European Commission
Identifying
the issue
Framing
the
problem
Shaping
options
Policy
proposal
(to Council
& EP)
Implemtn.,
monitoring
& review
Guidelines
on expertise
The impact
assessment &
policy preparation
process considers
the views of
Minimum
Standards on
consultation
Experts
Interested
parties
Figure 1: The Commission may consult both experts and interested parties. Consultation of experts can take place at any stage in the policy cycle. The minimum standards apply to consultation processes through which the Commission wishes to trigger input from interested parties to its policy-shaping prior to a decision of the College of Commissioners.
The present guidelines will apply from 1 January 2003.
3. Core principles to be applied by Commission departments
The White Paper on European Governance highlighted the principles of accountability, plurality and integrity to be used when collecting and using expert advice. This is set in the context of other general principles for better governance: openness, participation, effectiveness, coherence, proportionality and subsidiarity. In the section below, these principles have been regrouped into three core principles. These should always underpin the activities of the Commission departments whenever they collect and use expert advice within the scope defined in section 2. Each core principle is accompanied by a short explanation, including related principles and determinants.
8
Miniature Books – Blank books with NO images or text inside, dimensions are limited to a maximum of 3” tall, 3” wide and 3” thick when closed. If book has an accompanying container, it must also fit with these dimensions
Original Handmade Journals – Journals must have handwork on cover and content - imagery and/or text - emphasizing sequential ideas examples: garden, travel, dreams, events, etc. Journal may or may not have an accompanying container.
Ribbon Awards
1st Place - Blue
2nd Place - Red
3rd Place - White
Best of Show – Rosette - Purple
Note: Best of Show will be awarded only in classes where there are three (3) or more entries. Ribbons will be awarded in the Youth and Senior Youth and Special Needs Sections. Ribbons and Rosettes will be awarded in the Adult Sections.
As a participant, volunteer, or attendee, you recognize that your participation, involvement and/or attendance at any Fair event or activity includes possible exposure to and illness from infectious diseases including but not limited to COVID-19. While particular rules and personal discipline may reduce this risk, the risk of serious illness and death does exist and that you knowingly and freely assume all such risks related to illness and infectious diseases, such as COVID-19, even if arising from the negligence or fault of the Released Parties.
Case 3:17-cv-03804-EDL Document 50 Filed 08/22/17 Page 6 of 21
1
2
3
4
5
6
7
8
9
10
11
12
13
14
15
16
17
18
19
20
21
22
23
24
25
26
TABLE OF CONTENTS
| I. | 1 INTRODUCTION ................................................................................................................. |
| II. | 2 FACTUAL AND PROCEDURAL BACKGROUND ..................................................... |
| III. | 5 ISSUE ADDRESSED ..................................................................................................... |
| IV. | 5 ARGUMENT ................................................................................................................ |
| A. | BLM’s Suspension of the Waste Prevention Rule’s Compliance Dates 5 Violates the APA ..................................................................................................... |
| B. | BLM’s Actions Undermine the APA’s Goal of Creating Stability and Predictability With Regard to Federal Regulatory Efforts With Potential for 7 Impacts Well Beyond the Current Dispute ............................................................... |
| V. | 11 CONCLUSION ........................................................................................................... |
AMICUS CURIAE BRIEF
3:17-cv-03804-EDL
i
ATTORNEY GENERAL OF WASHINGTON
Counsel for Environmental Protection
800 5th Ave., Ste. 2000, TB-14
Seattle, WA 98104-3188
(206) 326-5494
------------------------
■ Task item:
Exactly as written, repeat the lines from the start of the listing through the line containing "3. Core principles", both included.

■ The answer:
European Commission
Identifying
the issue
Framing
the
problem
Shaping
options
Policy
proposal
(to Council
& EP)
Implemtn.,
monitoring
& review
Guidelines
on expertise
The impact
assessment &
policy preparation
process considers
the views of
Minimum
Standards on
consultation
Experts
Interested
parties
Figure 1: The Commission may consult both experts and interested parties. Consultation of experts can take place at any stage in the policy cycle. The minimum standards apply to consultation processes through which the Commission wishes to trigger input from interested parties to its policy-shaping prior to a decision of the College of Commissioners.
The present guidelines will apply from 1 January 2003.
3. Core principles to be applied by Commission departments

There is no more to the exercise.